Breakout session B:
Frontiers of Science: Adding Science to Columbia's Core Curriculum

Breakout session B
Frontiers of Science: Adding Science to Columbia's Core Curriculum

Saturday, November 8, 2003
11:15am - 12:30 pm

David J. Helfand, Chair, Department of Astronomy- Columbia University

For more than eighty years, Columbia College has used a set of required general education courses to expose its students to the great ideas of Western culture in the areas of literature, music, art and philosophy. For all of those eighty years, the single unique achievement of Western civilization - science - has been ignored in this Core Curriculum.
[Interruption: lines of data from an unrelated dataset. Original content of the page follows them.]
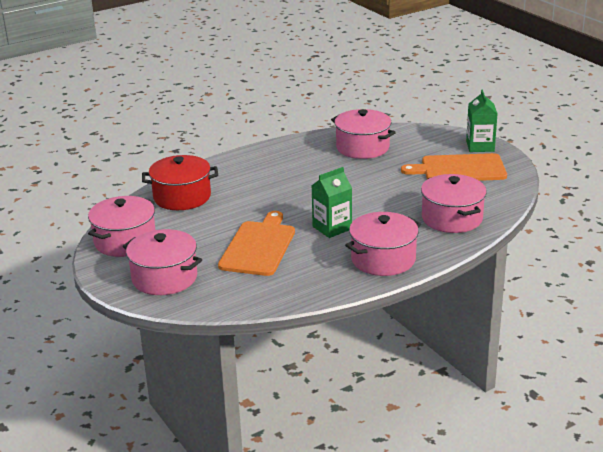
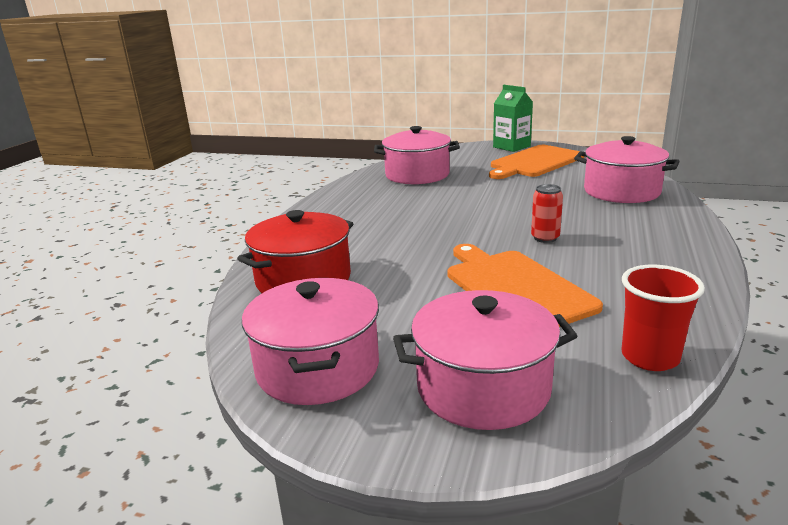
camera: 40 degrees left, 5 degrees down
green carton [311,167,352,238] -> red can [531,184,563,243]
pink pot [345,212,421,276] -> none
none -> red cup [622,265,705,371]

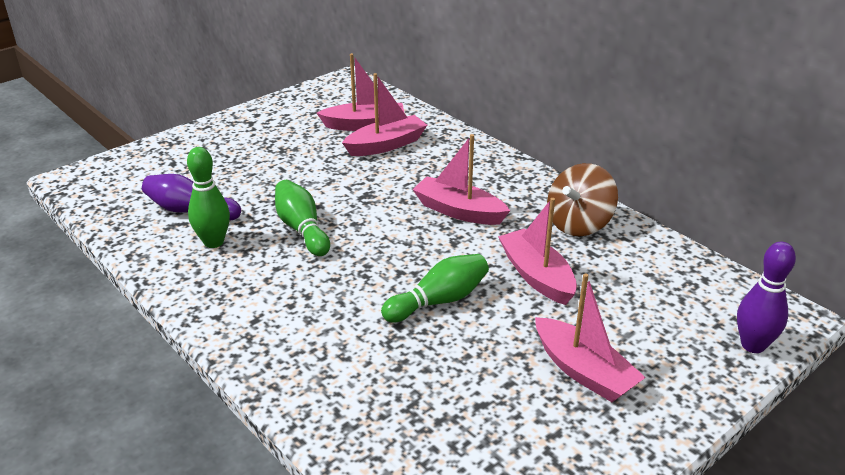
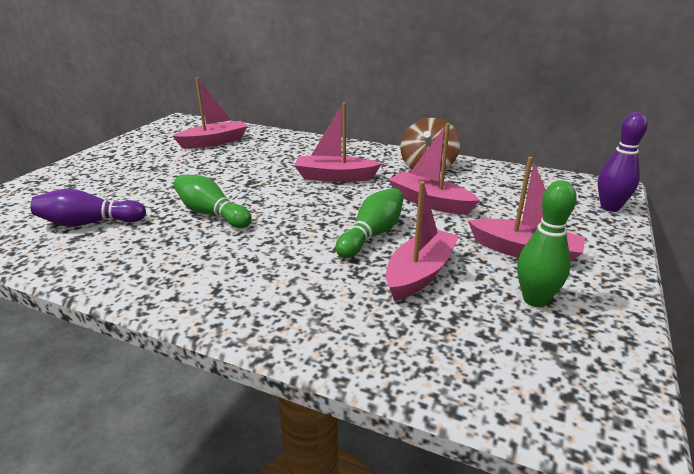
camera: 25 degrees left, 5 degrees down
green bowling pin [187,147,230,248] -> green bowling pin moved to [517,180,577,307]
pink boat [342,73,427,156] -> pink boat moved to [386,181,459,301]

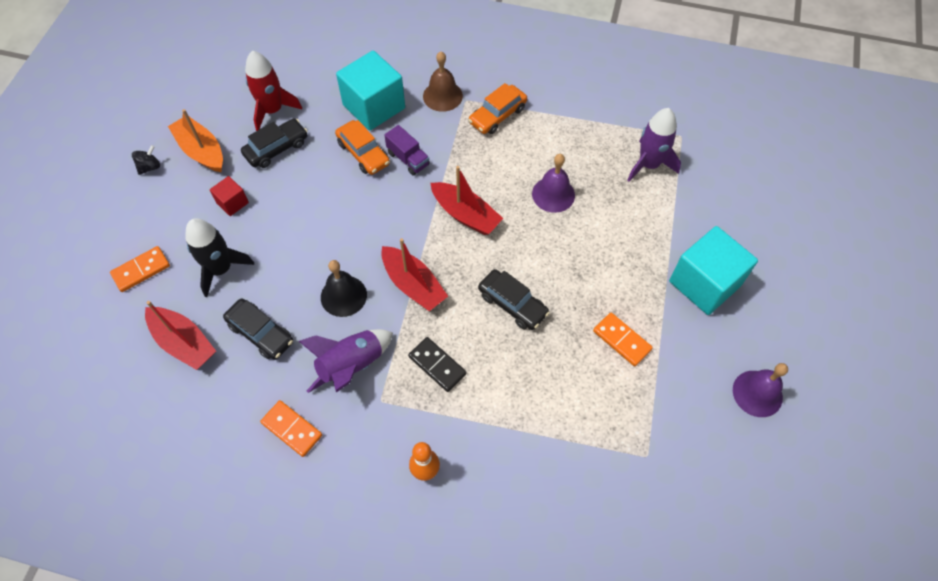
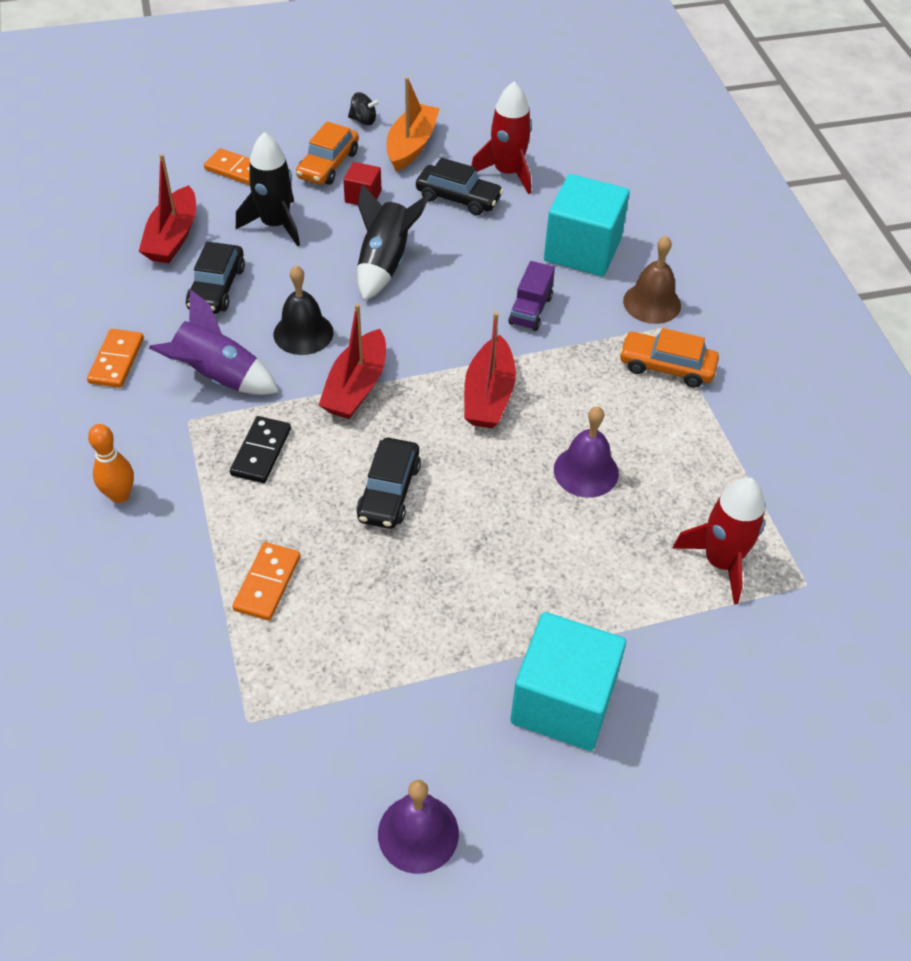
camera: 60 degrees right, 10 degrees down
orange car [335,120,390,175] -> orange car moved to [296,121,359,185]
orange domino [593,313,653,366] -> orange domino moved to [232,542,300,621]
purple rocket [627,108,681,182] -> red rocket [672,477,765,604]
none -> black rocket [357,184,430,301]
We are currently engaged in an effort to rectify this omission by creating a Core Curriculum course Frontiers in Science. The goals are twofold: To expose students to the intellectual excitement and vitality of modern science, and to inculcate in each student scientific habits of mind -- that set of logic and quantitative reasoning skills essential to decision-making in the modern world. Each semester, four scientists from different disciplines will deliver a series of three lectures each, describing the background, context, and current state of an area of cutting-edge research. The lecture subjects will include some of the great themes of modern science: the dark matter energy which appear to pervade the Universe, the origins of life, the genetic code and its role in evolution, global climate change, physics and biology at the nanoscale, and the structure and function of the human brain, among others. A web-based book focussing on scientific reasoning is being prepared. Seminar sections will be led by a mixture of faculty and postdoctoral teaching fellows, and will focus on readings and supplementary activities for each lecture. To ensure that these sessions are effective, the discussion leaders themselves will take part in an ongoing seminar during the course, meeting with the lecturing faculty members to shape the student seminars and develop materials for discussion.